- Working data -

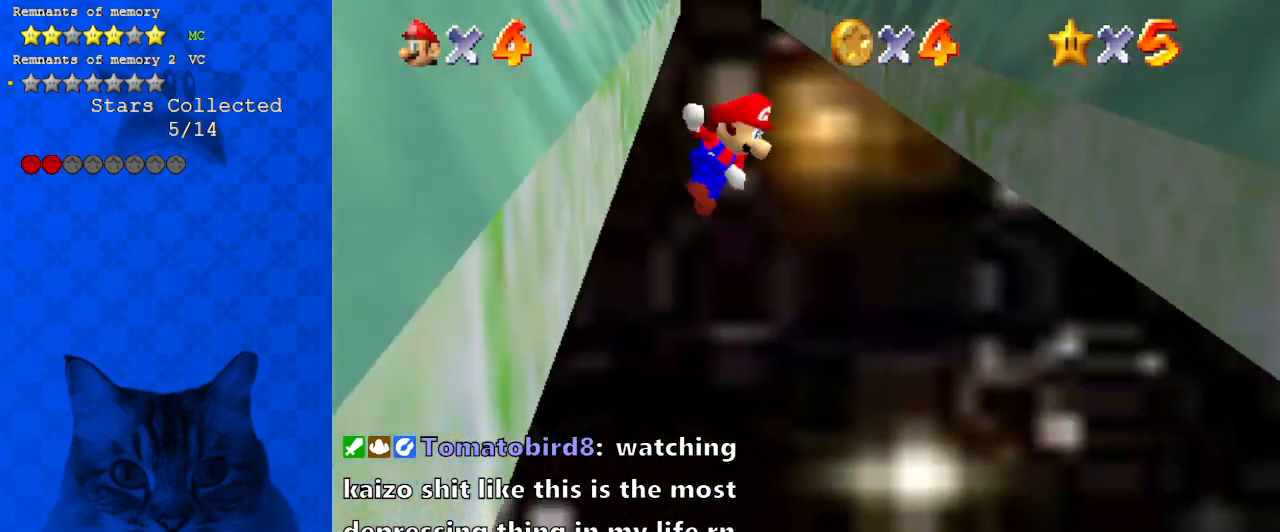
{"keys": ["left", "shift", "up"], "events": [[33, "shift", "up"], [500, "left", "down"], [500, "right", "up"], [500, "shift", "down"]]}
...
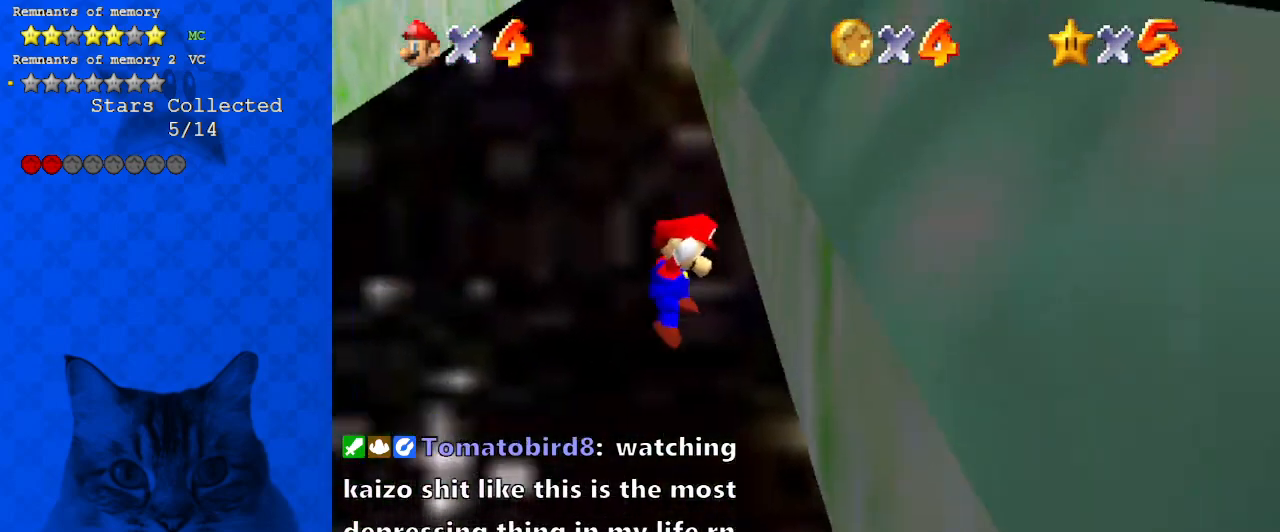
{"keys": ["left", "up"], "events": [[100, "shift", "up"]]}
* * *
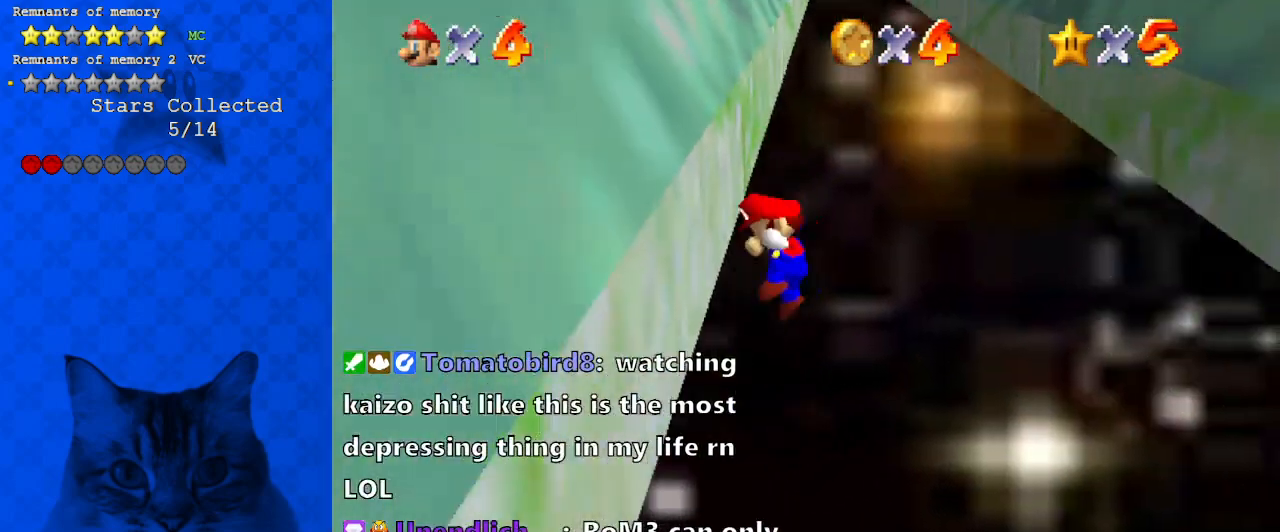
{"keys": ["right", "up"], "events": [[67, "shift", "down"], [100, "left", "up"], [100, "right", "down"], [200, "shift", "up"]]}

- Problem -
Only the lines with "right" are needed; find them in the records and copy each one.

- Your response -
{"keys": ["left", "shift", "up"], "events": [[33, "shift", "up"], [500, "left", "down"], [500, "right", "up"], [500, "shift", "down"]]}
{"keys": ["right", "up"], "events": [[67, "shift", "down"], [100, "left", "up"], [100, "right", "down"], [200, "shift", "up"]]}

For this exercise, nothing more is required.